Why is it so hard to just get your jollies on at the library in peace? Last week, two men got into a good old-fashioned fistfight over the amount of time one was taking to watch his porn in the Brooklyn Public Library. Today, the library is scrambling to defend our God-given right to self-pleasure in the comfort of their walled-in viewing stations, following a Catholic League-quoting report from The Post.
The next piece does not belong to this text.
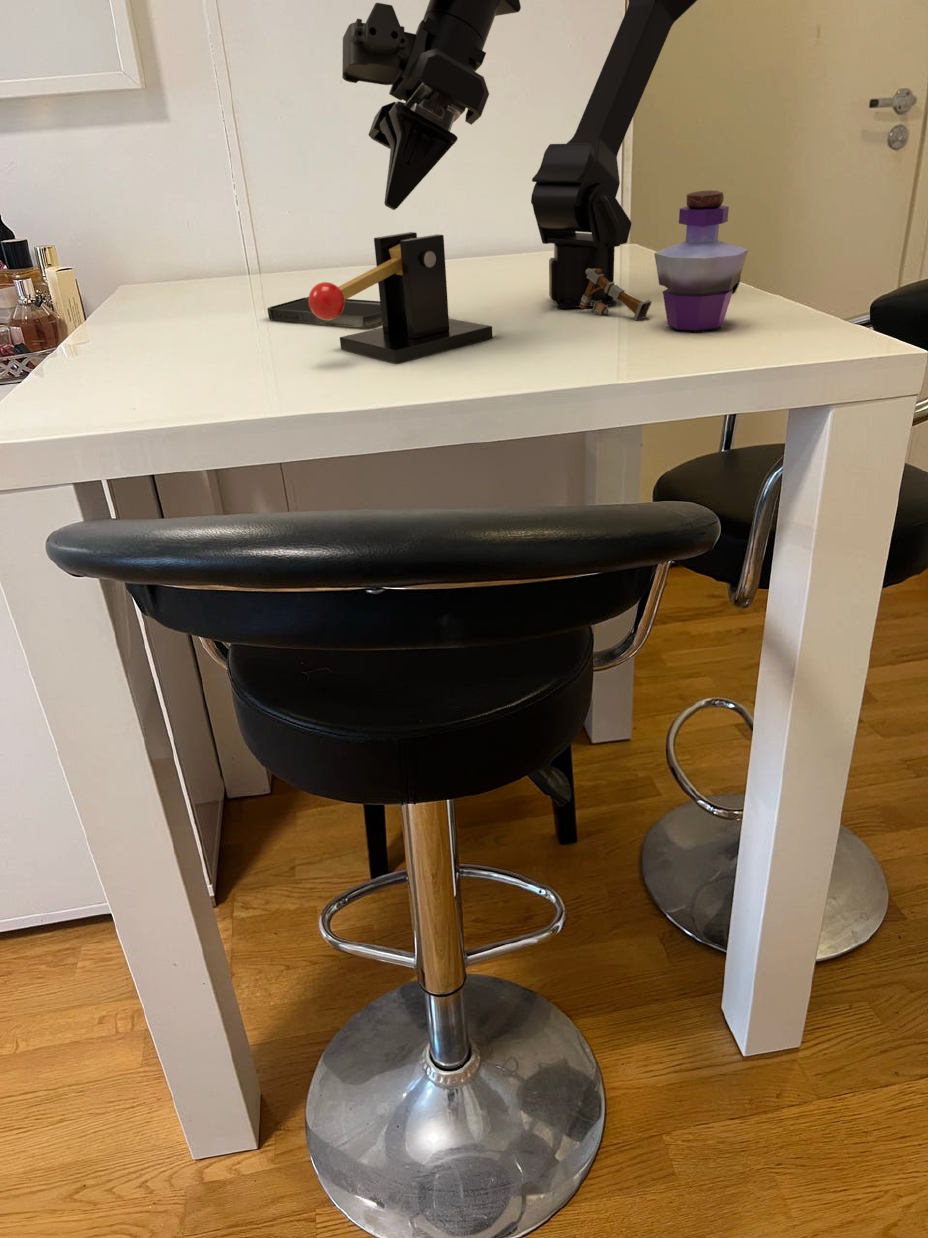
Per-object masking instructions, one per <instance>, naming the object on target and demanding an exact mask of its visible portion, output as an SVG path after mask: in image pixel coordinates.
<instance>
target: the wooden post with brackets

The article quotes Catholic League president Bill Donohue saying, perhaps unsurprisingly, that, "What they're doing is publicly funding an appetite for the most debased fare available." Library officials say this isn't nearly as big of an issue as recent press has made it out to be, however, and add that there have been "virtually no complaints" about the availability of adult content. That's likely because their tracking software indicates that the number of patrons who use library computers for viewing porn or porn-esque material hovers between .5 and 1%. (This doesn't include those who rent from their fine variety of softcore available, or search for that VHS copy of Austin Powers spliced with scenes from hardcore skin flicks.)

For that aforementioned .5 to 1%, the library provides "privacy screens" for any customers viewing "questionable material, and every computer in the library's system is enabled with filtering software in accordance with the Children's Internet Protection Act. On top of that, the entire teen/children computer area is completely blocked off from said questionable material.

 "The viewing of 'adult content' is something the New York Public Library takes very seriously. In deference to the first amendment, The New York Public Library cannot prevent adult patrons from accessing 'adult content' that is legal...Our libraries have long abided by the first amendment in these matters—this is absolutely nothing new," wrote NYPL Public Relations director Angela Montefinise in a statement, adding that they gave the Post the same less-than-1% of users statistic.

So, small percentage, the Catholic League may not support your decision to view porn in the library, but the Constitution's got your back.